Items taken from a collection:
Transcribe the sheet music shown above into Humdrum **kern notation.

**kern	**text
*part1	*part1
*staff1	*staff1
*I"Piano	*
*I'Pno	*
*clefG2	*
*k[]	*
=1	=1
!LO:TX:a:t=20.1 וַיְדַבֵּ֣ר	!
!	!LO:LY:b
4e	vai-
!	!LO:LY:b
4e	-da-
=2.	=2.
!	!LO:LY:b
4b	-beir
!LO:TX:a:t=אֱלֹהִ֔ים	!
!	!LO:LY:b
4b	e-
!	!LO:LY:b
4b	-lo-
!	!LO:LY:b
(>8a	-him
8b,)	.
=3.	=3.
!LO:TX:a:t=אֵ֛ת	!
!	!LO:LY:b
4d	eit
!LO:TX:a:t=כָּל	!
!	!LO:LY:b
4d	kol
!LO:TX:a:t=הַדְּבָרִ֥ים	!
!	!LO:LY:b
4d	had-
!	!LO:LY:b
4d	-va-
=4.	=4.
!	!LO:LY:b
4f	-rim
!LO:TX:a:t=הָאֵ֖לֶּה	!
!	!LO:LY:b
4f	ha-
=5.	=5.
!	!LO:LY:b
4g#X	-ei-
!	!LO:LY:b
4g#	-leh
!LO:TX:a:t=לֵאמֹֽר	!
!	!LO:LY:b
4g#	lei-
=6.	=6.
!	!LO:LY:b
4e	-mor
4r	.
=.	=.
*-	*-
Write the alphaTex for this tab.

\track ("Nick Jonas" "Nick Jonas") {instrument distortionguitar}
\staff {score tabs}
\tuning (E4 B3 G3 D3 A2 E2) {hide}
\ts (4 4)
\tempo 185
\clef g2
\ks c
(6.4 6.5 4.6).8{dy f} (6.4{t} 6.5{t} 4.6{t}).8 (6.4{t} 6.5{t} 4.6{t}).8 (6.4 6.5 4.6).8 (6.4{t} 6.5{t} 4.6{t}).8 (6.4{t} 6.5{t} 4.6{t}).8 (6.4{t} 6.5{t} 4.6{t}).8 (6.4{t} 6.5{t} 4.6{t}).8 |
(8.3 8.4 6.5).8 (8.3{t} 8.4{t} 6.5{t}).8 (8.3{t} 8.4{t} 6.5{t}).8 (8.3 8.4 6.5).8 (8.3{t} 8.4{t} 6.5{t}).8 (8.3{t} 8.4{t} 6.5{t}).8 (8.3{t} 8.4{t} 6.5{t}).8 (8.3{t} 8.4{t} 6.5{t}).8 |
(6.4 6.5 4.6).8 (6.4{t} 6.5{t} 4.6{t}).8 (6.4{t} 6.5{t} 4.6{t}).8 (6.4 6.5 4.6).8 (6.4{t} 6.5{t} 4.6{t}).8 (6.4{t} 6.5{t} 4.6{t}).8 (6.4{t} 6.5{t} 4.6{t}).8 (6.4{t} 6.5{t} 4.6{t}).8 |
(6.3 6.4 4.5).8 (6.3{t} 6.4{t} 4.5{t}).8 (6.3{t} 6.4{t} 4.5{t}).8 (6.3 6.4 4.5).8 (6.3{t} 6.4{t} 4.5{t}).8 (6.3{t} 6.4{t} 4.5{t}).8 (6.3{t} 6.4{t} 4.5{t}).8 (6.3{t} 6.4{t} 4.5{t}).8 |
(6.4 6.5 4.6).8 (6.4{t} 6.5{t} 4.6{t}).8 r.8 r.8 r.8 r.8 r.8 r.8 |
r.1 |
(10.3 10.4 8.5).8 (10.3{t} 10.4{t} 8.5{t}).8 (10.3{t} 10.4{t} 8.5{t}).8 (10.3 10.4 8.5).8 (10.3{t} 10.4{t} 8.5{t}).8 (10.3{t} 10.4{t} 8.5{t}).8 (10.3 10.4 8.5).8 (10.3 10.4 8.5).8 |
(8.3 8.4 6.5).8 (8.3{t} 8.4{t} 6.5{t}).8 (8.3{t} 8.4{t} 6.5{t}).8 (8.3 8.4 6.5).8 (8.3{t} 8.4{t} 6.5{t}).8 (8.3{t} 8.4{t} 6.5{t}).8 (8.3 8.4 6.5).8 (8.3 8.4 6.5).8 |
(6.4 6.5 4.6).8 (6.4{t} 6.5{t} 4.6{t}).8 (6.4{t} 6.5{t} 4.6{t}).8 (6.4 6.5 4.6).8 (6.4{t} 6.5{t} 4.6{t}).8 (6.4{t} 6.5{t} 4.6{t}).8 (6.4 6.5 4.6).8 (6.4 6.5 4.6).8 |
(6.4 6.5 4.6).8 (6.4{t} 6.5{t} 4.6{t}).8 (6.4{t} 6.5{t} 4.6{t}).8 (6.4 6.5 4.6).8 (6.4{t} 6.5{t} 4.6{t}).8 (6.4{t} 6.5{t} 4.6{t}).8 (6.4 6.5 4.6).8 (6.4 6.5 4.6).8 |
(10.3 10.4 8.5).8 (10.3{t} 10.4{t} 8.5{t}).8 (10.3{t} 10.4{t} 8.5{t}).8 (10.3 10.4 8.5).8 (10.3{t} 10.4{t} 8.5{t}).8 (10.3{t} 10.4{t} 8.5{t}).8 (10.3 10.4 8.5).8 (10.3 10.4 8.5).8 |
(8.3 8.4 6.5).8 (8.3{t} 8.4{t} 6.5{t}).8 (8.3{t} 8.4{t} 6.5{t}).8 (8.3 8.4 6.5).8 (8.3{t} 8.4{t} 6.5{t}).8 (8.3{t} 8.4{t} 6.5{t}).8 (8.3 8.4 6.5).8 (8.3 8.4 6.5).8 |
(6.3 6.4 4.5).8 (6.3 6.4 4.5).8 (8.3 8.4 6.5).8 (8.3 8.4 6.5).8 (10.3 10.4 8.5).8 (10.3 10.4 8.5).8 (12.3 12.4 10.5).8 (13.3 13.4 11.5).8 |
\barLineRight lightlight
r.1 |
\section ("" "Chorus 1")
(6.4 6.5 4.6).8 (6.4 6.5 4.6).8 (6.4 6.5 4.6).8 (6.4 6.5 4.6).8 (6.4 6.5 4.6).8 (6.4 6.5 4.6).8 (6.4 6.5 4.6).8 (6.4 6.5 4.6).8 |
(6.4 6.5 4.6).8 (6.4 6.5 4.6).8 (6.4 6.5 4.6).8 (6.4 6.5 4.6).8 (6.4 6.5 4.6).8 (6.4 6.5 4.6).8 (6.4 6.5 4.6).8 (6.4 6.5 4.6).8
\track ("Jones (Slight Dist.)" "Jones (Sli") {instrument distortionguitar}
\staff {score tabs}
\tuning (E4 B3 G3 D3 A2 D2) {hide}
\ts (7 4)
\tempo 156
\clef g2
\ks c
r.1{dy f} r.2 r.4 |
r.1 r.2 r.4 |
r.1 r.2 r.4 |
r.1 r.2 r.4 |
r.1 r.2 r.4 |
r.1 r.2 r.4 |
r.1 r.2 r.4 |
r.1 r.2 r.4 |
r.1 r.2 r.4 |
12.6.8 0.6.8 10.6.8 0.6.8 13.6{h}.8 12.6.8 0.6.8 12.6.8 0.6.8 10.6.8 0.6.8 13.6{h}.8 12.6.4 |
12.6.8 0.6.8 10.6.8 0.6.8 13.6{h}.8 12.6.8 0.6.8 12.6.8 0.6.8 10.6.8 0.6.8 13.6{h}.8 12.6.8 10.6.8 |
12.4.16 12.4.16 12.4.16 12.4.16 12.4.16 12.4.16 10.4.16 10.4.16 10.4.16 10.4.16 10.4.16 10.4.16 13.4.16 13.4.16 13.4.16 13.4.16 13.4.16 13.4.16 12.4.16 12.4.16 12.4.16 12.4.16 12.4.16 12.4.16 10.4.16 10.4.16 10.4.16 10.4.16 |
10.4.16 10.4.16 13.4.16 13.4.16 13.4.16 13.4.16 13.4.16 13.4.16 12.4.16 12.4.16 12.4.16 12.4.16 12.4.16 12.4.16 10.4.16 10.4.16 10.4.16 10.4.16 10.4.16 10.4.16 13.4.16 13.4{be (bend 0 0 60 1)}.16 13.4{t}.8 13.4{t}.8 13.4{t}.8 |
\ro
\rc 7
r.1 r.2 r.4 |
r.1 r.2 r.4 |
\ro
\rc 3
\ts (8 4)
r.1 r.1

*Aim of the exercise*:
Retype the items word for word, from their first line through the line containing "Write the alphaTex for this tab.".

*Written answer*:
Transcribe the sheet music shown above into Humdrum **kern notation.

**kern	**text
*part1	*part1
*staff1	*staff1
*I"Piano	*
*I'Pno	*
*clefG2	*
*k[]	*
=1	=1
!LO:TX:a:t=20.1 וַיְדַבֵּ֣ר	!
!	!LO:LY:b
4e	vai-
!	!LO:LY:b
4e	-da-
=2.	=2.
!	!LO:LY:b
4b	-beir
!LO:TX:a:t=אֱלֹהִ֔ים	!
!	!LO:LY:b
4b	e-
!	!LO:LY:b
4b	-lo-
!	!LO:LY:b
(>8a	-him
8b,)	.
=3.	=3.
!LO:TX:a:t=אֵ֛ת	!
!	!LO:LY:b
4d	eit
!LO:TX:a:t=כָּל	!
!	!LO:LY:b
4d	kol
!LO:TX:a:t=הַדְּבָרִ֥ים	!
!	!LO:LY:b
4d	had-
!	!LO:LY:b
4d	-va-
=4.	=4.
!	!LO:LY:b
4f	-rim
!LO:TX:a:t=הָאֵ֖לֶּה	!
!	!LO:LY:b
4f	ha-
=5.	=5.
!	!LO:LY:b
4g#X	-ei-
!	!LO:LY:b
4g#	-leh
!LO:TX:a:t=לֵאמֹֽר	!
!	!LO:LY:b
4g#	lei-
=6.	=6.
!	!LO:LY:b
4e	-mor
4r	.
=.	=.
*-	*-
Write the alphaTex for this tab.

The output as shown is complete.